Almanacco del 5 giugno, anno 1945: a seguito di un processo durato poco meno di un giorno, il criminale di guerra italiano Pietro Koch viene condannato alla pena capitale, da eseguire mediante fucilazione presso Forte Bravetta, Roma. La sua morte è l’atto conclusivo di un biennio vissuto all’insegna della brutalità e della violenza. Crudeli gesta che non potevano restare impunite, vista l’attività criminale – sottaciuta dalle forze collaborazioniste e occupanti – svolta da Koch nei due anni successivi all’armistizio dell’8 settembre ’43.

Ma chi era Pietro Koch? per metà tedesco e per metà italiano, Pietro nacque a Benevento nel 1918 ma si trasferì a Roma, assieme a tutta la famiglia, negli anni ’30. Durante la Seconda guerra mondiale, si arruolò nel Regio esercito, servendo come ufficiale. Dopo l’armistizio di Cassibile, si schierò con la Repubblica Sociale Italiana. Convintamente filo-tedesco, ottenne con rapidità potere e influenza grazie ad una spiccata ferocia, gradita ai comandi delle SS operativi in Italia.
Grazie alle disponibilità concesse dagli occupanti (Gestapo a Roma) e dagli alti papaveri di Salò, Koch poté mettere in piedi un’organizzazione a lui fedele. Ufficialmente si chiamò “Reparto Speciale di Polizia Repubblicana”, ma sarebbe passata alla storia come “Banda Koch“. Con sede prima a Roma, poi a Milano, il gruppo aveva un solo obiettivo: reprimere la Resistenza. Le sue attività si estesero altresì ad operazioni di rastrellamento, torture, omicidi arbitrari e deportazioni.

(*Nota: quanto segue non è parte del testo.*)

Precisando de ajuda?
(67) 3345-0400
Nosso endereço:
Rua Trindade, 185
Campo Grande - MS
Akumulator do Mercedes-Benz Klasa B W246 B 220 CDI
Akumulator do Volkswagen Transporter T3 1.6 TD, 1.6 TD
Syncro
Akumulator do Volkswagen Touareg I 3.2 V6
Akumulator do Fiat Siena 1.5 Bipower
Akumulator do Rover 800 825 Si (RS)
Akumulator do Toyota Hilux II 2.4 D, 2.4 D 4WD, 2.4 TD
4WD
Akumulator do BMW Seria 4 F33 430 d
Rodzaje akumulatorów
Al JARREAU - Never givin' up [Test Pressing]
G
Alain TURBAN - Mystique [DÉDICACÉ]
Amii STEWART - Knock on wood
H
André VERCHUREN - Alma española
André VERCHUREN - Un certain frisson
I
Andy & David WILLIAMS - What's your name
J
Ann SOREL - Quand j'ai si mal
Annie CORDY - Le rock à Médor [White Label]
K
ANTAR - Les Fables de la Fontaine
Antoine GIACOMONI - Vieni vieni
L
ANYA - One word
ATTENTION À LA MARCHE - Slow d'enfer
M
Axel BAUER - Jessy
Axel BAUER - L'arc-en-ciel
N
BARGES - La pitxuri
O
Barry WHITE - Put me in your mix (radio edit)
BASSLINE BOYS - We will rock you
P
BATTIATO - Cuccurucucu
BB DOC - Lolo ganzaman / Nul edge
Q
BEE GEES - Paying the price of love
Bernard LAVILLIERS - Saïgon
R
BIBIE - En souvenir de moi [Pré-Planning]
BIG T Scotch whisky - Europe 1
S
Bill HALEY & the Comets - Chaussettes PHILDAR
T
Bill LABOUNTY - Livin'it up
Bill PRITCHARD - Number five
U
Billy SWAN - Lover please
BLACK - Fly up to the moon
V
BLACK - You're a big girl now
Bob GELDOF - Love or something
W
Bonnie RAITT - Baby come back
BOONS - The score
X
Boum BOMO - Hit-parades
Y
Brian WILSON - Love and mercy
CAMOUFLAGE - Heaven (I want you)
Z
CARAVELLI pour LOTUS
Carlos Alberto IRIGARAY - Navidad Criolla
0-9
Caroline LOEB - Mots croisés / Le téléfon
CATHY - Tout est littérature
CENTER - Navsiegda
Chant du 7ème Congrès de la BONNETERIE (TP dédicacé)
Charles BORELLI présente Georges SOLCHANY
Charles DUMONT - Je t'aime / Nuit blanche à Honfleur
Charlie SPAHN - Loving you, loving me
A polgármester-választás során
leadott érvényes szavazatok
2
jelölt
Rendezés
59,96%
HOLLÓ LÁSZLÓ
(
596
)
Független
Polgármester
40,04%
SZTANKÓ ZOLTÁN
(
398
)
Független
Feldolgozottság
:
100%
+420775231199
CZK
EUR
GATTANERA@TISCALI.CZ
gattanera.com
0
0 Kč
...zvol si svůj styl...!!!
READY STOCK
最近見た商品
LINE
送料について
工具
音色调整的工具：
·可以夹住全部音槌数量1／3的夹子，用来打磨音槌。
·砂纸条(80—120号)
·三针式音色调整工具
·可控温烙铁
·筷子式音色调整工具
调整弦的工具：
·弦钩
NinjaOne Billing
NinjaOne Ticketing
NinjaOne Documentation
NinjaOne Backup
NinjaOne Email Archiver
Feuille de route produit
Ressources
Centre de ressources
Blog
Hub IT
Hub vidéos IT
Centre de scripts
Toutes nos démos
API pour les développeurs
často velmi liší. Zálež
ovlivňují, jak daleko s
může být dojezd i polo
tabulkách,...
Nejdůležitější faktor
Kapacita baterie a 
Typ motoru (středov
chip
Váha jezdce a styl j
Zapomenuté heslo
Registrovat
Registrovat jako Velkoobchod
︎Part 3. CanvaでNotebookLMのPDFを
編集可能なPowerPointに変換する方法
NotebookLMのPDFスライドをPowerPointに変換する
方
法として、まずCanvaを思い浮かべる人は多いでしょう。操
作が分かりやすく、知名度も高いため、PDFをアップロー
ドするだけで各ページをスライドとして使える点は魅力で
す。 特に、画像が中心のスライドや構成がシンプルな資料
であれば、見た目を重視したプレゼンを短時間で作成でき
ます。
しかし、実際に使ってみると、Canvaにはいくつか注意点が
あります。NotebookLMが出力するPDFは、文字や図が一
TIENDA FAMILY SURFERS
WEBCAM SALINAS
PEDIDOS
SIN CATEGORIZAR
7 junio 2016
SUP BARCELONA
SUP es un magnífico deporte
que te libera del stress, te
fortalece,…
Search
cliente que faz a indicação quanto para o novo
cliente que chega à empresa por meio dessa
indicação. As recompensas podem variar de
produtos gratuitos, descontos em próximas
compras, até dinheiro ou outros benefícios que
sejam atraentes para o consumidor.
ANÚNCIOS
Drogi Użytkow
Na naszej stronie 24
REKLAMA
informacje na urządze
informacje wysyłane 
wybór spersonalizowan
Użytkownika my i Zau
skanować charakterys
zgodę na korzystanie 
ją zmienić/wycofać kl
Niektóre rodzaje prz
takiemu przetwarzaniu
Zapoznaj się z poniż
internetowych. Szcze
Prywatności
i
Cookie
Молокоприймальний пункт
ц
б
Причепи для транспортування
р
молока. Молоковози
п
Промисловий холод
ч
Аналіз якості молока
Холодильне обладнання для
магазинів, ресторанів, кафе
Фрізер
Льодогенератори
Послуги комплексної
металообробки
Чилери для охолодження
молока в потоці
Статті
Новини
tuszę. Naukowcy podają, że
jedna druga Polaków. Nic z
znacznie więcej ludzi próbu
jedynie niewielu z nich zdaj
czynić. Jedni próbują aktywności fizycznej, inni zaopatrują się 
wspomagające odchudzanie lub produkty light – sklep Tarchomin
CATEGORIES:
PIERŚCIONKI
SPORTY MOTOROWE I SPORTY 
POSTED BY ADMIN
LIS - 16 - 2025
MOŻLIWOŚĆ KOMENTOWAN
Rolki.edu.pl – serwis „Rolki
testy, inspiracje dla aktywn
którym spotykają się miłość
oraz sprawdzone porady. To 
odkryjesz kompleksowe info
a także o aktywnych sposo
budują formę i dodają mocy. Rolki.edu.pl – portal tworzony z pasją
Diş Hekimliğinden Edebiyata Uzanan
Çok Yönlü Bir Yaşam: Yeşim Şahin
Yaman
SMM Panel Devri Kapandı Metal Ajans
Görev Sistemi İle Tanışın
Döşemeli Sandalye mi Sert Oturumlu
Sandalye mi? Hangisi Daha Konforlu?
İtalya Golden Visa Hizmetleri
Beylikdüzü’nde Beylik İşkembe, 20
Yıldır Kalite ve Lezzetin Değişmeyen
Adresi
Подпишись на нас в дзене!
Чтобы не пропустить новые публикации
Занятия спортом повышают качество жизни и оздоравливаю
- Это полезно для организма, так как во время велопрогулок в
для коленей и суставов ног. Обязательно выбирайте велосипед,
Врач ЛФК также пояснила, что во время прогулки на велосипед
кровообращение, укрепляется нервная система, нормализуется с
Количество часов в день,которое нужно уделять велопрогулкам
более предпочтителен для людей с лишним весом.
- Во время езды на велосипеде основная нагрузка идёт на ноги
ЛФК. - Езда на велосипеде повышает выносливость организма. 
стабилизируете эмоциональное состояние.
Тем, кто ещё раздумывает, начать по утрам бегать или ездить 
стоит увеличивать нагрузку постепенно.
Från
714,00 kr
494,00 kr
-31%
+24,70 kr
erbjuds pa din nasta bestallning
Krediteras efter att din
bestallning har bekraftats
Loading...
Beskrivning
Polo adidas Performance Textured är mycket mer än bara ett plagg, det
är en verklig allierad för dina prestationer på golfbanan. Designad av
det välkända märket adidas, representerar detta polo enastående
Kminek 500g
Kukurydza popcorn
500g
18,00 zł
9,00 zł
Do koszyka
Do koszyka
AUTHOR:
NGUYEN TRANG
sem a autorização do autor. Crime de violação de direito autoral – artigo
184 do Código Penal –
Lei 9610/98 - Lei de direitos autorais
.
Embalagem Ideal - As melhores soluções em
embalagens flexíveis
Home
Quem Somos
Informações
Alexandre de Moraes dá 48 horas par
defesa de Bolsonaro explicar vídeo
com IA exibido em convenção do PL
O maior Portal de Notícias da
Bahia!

Una settantina di unità circa rispondevano perentoriamente alle spietate direttive di Koch. Operativa dal dicembre del 1943, fu però tra il gennaio e il maggio dell’anno successivo che la banda diede il suo “meglio” (si colga l’amara ironia di quanto scritto). Gli antifascisti a Roma, in particolar modo molti esponenti del Partito d’Azione, subirono parecchio le incursioni e le retate del gruppo. Fu per mano degli uomini di Koch se 21 membri della Resistenza affiliati al PdA finirono nel novero delle vittime delle Fosse Ardeatine.

La banda non mirava esclusivamente a sgominare il fenomeno partigiano. Sacro era il dovere (e per loro “l’onore”) di suscitare terrore, spavento, panico fra i civili inermi, ebrei, oppositori di ogni genere, semplici sospettati sulla base di nessuna prova. Tutte categorie che se malauguratamente fossero incappate nella banda, avrebbero conosciuto l’orrenda sorte della tortura, della privazione, il dolore nella sua veste più meschina. Pratiche che erano di casa in alcune delle sedi più tristemente noti, sparse tra Roma, Firenze e Milano.
Le atrocità deliberatamente commesse da Pietro Koch e dalla sua cricca terminarono con il crollo definitivo del regime fantoccio di Salò e con la fine della guerra in Europa. Nella primavera del 1945 le forze Alleate lo arrestarono (fu lui a presentarsi in questura a Firenze il 1° giugno e ad autodenunciarsi).

Il 4 giugno, presso l’Università La Sapienza di Roma, iniziò il processo a suo carico. Prima dell’ora di pranzo la corte decretò la condanna alla pena capitale. Il giorno successivo, il 5 giugno 1945, un plotone d’esecuzione riunito a Forte Bravetta puntò le bocche di fuoco sulla schiena ricurva del tenente Koch. Alle ore 14:21 la raffica di proiettili fece il suo dovere. Dell’esecuzione si conservano i filmati. Le stesse autorità disposero la registrazione dell’evento data la fama del condannato. Dietro la cinepresa c’era Luchino Visconti, che a suo tempo conobbe detenzione e torture per mano della Banda Koch.
Il caso conclusosi il 5 giugno ’45 aprì la stagione dei processi contro collaborazionisti e criminali di guerra in Italia. Stagione che – come purtroppo in tanti sanno, altresì tanti ignorano – ebbe una vita tanto breve quanto travagliata.